The G.I. Education Bill, Veteran Administration Housing Authority, and Health Care System
Because of these government programs, (mostly white) members of the armed forces were able to continue their education, guaranteed private housing, and granted access to a public health care system. Many of these benefits were reserved for white veterans, however. For the handful of Black veterans who could participate in these programs, their benefits were still fewer than those of their white counterparts.

 

Police and firemen, some with their wives and children, assemble on Philadelphia’s Rayburn Plaza, Nov. 13, 1956 to carry their wages and hours demand to City Council. The police and firemen are demanding an increase of $1,000 a year and a 40-hour week. (AP Photo/Sam Myers)
Police and firemen, some with their wives and children, assembled on Philadelphia’’s Rayburn Plaza, Nov. 13, 1956, to carry their wages and hours demand to City Council.
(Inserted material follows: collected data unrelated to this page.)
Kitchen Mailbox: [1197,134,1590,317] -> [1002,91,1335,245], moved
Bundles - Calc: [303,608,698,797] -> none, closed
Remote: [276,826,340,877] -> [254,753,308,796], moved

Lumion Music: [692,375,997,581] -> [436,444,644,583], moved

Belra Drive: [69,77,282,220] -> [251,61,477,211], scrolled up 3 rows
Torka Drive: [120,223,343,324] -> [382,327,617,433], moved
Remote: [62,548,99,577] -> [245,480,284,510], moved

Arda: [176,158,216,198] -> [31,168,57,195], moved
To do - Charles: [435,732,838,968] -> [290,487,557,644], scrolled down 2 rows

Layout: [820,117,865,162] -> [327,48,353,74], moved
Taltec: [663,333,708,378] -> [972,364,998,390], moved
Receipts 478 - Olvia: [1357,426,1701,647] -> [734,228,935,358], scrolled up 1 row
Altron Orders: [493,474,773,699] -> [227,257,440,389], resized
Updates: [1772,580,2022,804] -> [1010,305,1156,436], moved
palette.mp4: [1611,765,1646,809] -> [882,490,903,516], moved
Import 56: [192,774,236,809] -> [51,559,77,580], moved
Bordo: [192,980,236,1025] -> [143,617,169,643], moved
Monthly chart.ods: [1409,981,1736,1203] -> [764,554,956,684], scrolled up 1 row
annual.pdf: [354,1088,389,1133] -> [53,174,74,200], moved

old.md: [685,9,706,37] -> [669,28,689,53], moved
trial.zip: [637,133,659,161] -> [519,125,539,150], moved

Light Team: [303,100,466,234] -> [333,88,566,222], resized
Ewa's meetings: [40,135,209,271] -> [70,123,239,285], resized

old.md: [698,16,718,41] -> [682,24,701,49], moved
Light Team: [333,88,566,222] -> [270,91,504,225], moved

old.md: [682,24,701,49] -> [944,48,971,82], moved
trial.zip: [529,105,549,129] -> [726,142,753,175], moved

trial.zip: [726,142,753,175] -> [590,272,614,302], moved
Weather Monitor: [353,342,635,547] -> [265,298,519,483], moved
The police and firemen were demanding an increase of $1,000 a year and a 40-hour week. (AP Photo/Sam Myers)

The Wagner Act of 1935
Also known as the National Labor Relations act, this legislation gave labor unions the power of collective bargaining, defined unfair work practices, and established consequences if those rules were broken. As unions excluded non-white workers from better paying jobs and benefits like health care, pension, and job security, millions of white workers were able to work their way into the middle class.